Hrsg.: Birgit Johler
Verlag: Verlag Turia + Kant, Wien; 2008
Engl. Broschur: 21 x 28 cm, 199 Seiten
Preis: 29 €
ISBN: 978-3-85132-501-0

Ein halbes Jahrhundert nach dem Tod Reichs und rund 40 Jahre nach der „sexuellen Revolution“ wurde dank einer Kooperation mit dem Wilhelm Reich-Infant Trust „Wilhelm Reich. Sex!Pol!Energy!“, die erste umfassende Ausstellung zu Leben und Werk Reichs mit bislang nur im Orgonon-Museum zugänglichen Originalobjekten ins Leben gerufen. Schauplatz war das Jüdische Museum Wien. Hauptsächlich schriftliche Zeugnisse wissenschaftlicher und privater Art, sowie technische Geräte aus der Forschungsarbeit waren dort vom 16.11.2007 bis 2.3.2008 zu sehen.

Ebenso wie die Ausstellung, wird auch deren Begleitband „Wilhelm Reich Revisited“ aus dem Hause Turia + Kant der schillernden Persönlichkeit Wilhelm Reich gerecht. Der große Psychoanalytiker, Wissenschaftler, Kommunist, Reformer, Widerständler und Einzelkämpfer vermochte bereits zu Lebzeiten heftige Polemiken hervorzurufen. Bis heute leidet sein Ruf unter allzu simplifizierenden Darstellung seiner Forschungsergebnisse.

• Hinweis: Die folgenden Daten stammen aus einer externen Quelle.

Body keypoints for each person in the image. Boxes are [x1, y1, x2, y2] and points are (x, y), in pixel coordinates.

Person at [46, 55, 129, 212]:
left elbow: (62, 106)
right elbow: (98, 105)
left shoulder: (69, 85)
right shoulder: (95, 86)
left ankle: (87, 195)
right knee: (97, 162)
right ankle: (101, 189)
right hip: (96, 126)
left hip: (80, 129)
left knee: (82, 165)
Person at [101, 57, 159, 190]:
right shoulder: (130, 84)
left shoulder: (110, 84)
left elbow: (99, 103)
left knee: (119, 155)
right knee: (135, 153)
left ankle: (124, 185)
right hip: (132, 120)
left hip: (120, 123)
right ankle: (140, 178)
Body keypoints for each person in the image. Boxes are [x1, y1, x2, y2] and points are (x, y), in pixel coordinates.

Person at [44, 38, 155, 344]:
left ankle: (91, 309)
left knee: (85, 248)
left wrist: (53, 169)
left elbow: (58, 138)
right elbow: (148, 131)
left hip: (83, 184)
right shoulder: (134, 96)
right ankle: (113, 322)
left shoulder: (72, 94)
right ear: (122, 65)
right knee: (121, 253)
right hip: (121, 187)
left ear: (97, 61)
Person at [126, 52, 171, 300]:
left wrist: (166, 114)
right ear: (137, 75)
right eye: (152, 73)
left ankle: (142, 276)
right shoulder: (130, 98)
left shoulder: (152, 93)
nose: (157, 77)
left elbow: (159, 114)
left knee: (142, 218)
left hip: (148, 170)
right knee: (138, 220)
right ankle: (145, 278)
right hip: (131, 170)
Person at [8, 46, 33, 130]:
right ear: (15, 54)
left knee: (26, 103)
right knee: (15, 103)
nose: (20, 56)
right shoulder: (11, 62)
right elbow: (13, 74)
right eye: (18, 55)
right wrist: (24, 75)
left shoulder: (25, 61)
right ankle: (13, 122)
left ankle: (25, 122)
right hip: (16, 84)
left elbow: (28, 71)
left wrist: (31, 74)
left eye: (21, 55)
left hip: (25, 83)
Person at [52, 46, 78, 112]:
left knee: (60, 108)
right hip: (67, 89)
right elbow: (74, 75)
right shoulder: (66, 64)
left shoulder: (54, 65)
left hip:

Neben zahlreichen Abbildungen beeindruckt der Katalog insbesondere durch seine vielschichtigen und äußerst aufschlussreichen Beiträge, verfasst unter anderem von Birgit Johler (Wien), Christiane Rothländer (Wien), Jim Strick (Washington DC), Karl Fallend (Wien) und Robert Pfaller (Linz).
Insbesonder sei an dieser Stelle Pfallers Artikel „Gegen die Diffamierung der Beute. Zur Aktualität der Theorie Wilhelm Reichs“empfohlen. Sie ahnen schon: Aus meiner Sicht haben wir es hier mit einer „Pflichtlektüre“ für alle am Leben und Werk Reichs Interessierten zu tun.